*TASK DATA*:

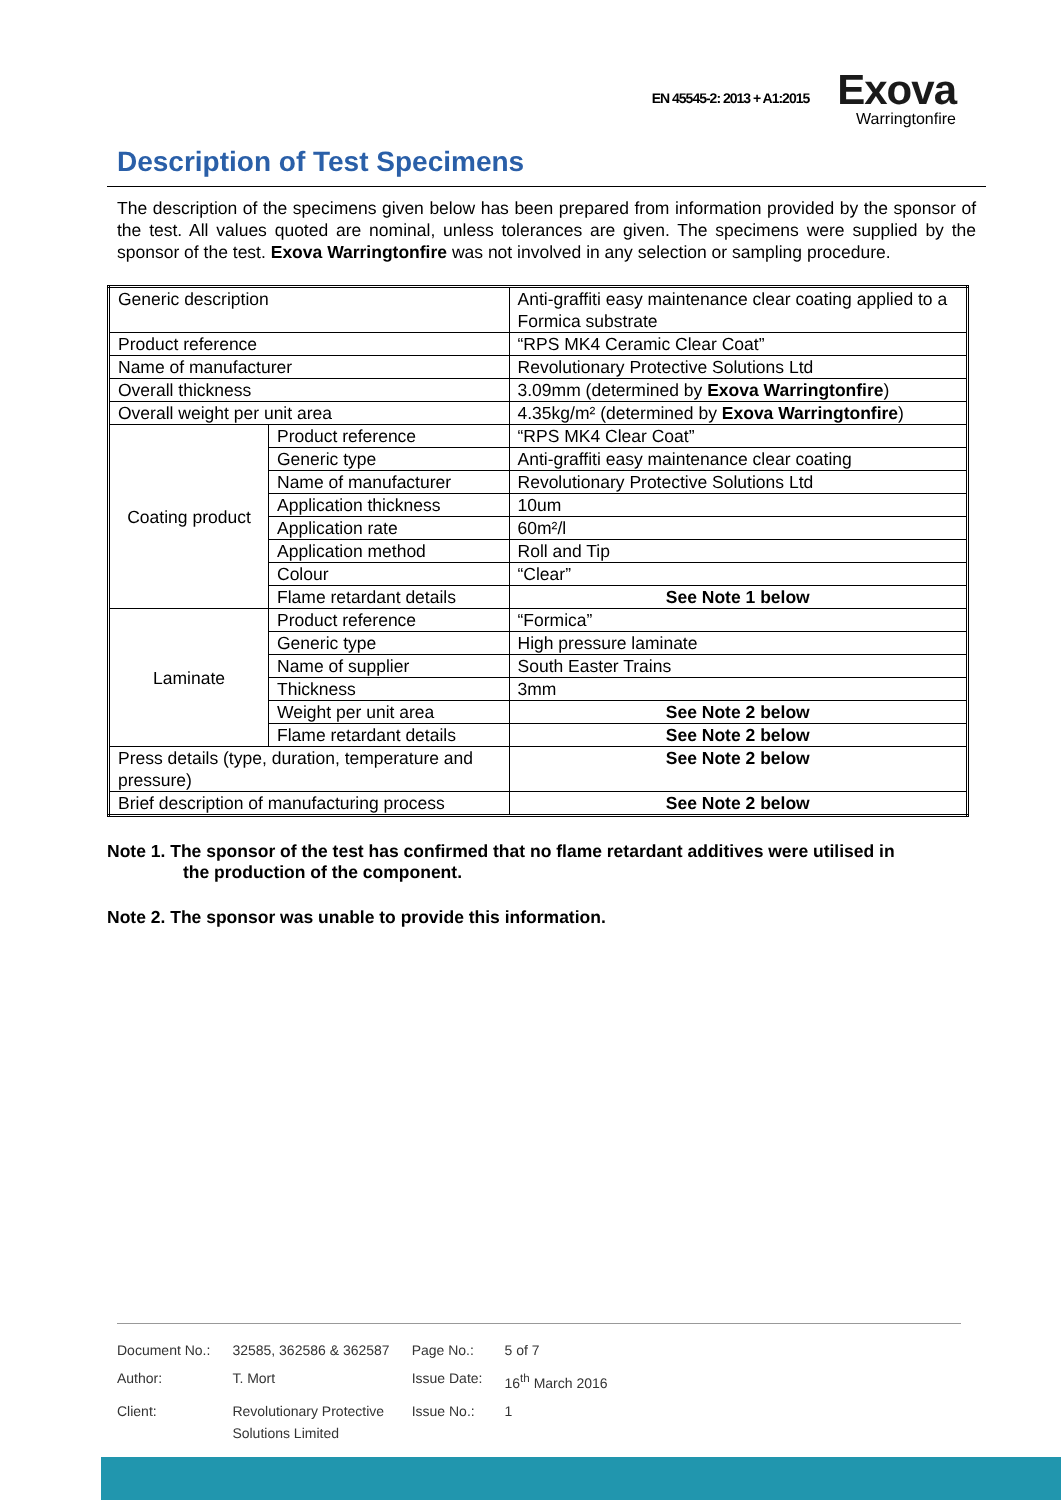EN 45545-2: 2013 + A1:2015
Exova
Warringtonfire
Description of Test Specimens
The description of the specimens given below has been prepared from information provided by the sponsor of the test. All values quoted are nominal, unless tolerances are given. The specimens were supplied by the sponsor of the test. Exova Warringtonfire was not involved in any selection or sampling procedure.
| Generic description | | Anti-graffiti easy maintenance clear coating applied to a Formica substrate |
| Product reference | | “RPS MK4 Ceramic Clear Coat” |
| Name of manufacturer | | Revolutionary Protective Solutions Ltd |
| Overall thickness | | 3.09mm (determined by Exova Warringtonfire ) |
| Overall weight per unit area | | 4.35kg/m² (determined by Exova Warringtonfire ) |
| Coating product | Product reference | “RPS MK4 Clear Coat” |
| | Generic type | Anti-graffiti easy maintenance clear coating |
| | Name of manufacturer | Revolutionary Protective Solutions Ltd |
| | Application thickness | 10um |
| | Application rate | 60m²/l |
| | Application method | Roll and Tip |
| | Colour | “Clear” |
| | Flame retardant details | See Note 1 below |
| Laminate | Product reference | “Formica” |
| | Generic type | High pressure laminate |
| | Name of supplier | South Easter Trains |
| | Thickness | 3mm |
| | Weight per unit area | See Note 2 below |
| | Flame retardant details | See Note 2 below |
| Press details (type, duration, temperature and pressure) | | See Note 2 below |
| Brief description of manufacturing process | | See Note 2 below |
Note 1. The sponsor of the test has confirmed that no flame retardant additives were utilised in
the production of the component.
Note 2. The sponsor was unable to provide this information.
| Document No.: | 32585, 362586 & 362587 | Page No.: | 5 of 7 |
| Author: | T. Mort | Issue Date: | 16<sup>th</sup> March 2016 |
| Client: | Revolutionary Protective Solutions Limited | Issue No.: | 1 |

*INSTRUCTIONS TO FOLLOW*: Please go through the data above and copy each line containing the word "Name".

*SOLUTION TO THIS PROBLEM*:
| Name of manufacturer | | Revolutionary Protective Solutions Ltd |
| | Name of manufacturer | Revolutionary Protective Solutions Ltd |
| | Name of supplier | South Easter Trains |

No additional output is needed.